Embryotoxic and Teratogenic Effects of Tartrazine in Rats
Mohamed Mohammed Hashem,Yasmina Mohammed Abd-Elhakim,Khaled Abo-EL-Sooud,Mona M. E. Eleiwa 한국독성학회 2019 Toxicological Research Vol.35 No.1
Tartrazine (TAZ) is one of the most commonly used artificial dyes for foods and drugs. We determined the effect of TAZ on fetal development by examining morphological, visceral, and skeletal malformations in rat fetuses following daily oral administration of TAZ to pregnant Wistar rats at the 6th-15th day of gestation. TAZ at 0.45 and 4.5 mg/kg induced 6.0 and 7.1% fetal resorptions, as well as 10.0 and 10.5% fetal mortality, respectively.

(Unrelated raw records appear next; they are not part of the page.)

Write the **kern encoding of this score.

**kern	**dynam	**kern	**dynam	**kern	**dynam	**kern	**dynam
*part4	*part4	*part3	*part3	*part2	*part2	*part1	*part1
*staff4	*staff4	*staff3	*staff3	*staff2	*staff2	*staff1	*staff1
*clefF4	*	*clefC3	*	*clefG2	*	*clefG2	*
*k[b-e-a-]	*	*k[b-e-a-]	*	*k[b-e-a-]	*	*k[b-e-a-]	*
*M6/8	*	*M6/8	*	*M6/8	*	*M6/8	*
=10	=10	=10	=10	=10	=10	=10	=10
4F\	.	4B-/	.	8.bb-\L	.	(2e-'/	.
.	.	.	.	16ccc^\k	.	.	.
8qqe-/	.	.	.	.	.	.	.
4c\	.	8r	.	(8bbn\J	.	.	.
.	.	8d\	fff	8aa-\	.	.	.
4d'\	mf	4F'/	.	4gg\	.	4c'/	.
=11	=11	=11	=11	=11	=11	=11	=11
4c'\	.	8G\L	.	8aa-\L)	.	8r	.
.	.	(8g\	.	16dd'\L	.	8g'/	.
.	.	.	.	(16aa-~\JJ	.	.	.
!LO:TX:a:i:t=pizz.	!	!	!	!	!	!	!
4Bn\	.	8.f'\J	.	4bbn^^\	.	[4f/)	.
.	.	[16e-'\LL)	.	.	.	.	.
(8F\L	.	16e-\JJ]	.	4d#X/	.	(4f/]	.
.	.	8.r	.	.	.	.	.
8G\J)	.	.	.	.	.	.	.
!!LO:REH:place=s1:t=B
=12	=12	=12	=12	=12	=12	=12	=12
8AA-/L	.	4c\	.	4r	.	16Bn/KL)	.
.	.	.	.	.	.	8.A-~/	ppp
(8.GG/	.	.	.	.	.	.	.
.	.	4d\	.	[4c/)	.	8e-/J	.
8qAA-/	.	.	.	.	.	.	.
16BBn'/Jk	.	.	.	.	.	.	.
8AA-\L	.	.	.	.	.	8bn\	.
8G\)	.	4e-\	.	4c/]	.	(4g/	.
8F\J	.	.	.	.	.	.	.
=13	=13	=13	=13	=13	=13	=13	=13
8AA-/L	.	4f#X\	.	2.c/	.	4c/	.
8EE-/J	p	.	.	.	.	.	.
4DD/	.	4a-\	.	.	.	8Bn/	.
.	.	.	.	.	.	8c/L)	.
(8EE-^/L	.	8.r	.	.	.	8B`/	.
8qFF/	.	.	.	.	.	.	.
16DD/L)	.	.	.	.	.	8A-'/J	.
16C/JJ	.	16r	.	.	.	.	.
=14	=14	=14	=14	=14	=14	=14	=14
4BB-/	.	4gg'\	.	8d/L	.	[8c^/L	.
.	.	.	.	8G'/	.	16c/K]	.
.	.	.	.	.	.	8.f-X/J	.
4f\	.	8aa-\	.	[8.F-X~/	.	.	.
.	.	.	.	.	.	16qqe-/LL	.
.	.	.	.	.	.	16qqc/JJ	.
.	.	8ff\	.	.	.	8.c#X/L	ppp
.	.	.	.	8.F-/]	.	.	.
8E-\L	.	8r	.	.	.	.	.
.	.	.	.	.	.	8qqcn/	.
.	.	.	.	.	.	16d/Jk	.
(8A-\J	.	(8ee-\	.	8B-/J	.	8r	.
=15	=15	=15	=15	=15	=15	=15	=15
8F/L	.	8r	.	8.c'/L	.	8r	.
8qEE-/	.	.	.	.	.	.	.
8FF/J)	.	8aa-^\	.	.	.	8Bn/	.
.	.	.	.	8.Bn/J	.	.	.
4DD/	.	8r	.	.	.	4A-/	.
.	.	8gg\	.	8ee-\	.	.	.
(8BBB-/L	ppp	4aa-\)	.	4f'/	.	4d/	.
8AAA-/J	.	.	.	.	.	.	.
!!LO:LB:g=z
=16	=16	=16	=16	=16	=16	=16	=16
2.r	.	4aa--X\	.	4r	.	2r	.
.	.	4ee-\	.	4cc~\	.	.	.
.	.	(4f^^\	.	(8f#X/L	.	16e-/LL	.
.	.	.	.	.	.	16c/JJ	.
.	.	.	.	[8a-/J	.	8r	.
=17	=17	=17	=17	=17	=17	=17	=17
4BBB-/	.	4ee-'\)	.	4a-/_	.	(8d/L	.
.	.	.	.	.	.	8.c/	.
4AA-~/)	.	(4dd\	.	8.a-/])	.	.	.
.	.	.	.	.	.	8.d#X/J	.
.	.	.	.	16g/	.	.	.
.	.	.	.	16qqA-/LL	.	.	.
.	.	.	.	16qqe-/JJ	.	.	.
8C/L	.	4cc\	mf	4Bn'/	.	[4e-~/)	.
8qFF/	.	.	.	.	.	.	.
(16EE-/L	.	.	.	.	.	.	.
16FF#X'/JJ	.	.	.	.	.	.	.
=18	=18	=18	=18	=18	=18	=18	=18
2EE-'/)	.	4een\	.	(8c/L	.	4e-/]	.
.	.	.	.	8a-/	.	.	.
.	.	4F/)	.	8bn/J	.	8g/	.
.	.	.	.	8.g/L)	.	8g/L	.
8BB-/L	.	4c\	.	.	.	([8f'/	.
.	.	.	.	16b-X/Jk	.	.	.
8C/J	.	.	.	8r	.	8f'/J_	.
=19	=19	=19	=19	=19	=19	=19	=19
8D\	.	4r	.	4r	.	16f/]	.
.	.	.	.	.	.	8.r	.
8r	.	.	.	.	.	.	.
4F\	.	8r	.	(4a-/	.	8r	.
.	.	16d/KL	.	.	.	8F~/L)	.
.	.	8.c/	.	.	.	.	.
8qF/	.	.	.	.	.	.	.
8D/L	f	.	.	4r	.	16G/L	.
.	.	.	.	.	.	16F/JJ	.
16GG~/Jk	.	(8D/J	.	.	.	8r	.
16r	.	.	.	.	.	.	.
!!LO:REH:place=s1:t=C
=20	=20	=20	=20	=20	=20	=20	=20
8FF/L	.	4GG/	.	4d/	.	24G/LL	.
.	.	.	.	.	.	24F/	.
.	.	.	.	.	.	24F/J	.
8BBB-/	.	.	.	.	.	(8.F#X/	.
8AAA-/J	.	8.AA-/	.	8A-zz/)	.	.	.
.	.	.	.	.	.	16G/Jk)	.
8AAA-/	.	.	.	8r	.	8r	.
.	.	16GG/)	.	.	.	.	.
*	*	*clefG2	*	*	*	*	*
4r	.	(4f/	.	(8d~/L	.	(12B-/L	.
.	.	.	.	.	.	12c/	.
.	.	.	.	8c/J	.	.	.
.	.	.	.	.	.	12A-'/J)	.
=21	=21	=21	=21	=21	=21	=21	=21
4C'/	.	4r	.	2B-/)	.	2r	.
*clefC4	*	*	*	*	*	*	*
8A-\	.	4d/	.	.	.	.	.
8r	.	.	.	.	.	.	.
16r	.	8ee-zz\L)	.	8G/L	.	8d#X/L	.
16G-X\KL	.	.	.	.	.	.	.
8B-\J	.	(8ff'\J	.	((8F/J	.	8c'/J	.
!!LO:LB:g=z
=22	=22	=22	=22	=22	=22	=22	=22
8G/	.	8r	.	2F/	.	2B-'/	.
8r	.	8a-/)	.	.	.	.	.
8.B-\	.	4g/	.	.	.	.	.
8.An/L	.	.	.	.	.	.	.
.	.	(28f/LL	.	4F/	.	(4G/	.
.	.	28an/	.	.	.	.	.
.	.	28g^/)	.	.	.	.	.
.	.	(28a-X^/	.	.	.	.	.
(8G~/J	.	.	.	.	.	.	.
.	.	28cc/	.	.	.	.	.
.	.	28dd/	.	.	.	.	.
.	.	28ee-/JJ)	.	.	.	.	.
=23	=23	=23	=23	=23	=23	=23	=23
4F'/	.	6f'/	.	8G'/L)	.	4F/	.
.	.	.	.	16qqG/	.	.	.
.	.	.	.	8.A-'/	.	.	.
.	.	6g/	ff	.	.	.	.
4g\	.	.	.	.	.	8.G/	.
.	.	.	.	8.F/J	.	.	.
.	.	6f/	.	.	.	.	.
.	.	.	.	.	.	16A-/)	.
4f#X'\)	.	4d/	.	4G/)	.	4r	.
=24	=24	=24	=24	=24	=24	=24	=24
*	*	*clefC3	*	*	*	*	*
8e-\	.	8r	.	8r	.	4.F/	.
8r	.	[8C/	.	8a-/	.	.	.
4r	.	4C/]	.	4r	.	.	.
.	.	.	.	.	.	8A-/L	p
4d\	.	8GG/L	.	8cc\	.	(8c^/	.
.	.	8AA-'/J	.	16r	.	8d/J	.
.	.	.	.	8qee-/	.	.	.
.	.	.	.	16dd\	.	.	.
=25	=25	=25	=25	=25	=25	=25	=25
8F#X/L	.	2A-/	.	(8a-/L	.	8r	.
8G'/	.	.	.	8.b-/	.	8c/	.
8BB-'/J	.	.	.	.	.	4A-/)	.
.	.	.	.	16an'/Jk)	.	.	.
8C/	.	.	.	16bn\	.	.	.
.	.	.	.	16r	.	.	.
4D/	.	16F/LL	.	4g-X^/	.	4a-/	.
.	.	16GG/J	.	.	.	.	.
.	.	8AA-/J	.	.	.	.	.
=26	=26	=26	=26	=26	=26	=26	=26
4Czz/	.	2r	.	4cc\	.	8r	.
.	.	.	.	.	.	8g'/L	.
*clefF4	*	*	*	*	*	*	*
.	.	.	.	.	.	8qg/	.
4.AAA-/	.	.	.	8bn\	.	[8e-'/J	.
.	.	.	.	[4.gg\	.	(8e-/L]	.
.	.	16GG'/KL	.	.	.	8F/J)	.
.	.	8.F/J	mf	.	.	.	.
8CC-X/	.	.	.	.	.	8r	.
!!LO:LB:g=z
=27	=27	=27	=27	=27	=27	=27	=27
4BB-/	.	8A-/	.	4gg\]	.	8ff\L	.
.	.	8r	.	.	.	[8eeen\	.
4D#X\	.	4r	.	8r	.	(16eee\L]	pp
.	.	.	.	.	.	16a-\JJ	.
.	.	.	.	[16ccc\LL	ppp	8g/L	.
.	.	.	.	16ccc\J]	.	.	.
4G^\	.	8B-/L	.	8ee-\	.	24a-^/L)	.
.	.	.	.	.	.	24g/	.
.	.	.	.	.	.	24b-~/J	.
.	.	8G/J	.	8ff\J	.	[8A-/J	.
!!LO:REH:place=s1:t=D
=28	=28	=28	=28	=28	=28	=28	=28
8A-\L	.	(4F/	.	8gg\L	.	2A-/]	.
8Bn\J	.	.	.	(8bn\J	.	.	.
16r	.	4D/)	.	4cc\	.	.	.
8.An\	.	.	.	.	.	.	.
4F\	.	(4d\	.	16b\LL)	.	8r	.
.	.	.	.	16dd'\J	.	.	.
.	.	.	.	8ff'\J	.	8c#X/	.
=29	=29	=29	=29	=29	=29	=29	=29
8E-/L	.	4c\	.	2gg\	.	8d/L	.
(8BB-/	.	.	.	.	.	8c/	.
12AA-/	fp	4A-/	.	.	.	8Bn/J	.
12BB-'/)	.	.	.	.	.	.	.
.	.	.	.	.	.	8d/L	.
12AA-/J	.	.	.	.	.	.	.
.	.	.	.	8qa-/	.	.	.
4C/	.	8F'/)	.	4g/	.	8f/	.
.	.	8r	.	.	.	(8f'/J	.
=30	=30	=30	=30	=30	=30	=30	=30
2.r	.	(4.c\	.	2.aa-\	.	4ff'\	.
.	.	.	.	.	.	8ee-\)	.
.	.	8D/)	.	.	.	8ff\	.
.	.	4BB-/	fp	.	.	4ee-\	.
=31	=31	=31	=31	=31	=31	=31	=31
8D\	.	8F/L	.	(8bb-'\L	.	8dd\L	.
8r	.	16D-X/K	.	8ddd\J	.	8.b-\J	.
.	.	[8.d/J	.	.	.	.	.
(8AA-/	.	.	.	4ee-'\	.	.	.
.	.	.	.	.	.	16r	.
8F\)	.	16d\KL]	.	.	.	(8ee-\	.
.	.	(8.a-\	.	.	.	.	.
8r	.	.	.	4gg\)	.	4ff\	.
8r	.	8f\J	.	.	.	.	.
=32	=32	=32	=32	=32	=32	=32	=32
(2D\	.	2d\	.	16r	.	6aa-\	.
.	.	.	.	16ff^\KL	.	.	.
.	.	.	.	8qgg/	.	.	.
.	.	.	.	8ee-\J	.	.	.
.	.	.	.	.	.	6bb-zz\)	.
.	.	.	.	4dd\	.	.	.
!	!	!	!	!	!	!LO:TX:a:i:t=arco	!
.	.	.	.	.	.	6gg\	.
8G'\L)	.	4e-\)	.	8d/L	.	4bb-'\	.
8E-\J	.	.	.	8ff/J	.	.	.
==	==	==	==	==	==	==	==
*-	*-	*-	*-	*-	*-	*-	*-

Fetal body weight and length were significantly lower in the groups treated with TAZ at 0.45 (3.97 ± 0.21 g and 27.3 ± 0.54 mm, respectively) and 4.5 mg/kg (3.48 ± 0.15 g and 23.22 ± 1.02 mm, respectively) than in the control group (4.0 ± 0.15 g and 30.01 ± 0.42 mm, respectively). TAZ at 0.45 and 4.5 mg/kg induced hepatic damage (20 and 33.3%, respectively), dark brown pigmentation due to hemosiderin in the splenic parenchyma (16.7 and 21.7%, respectively), as well as destructed and necrotic renal tubules (16.7 and 26.7%, respectively) in the fetuses. Moreover, TAZ at 0.45 and 4.5 mg/kg caused one or more missing coccygeal vertebrae (20 and 40%, respectively), missing sternebrae (6 and 10%, respectively), missing hind limbs (24 and 4%, espectively), and irregular ribs (16 and 20, respectively) in the fetuses. We concluded that TAZ has embryotoxic and teratogenic potentials in rats.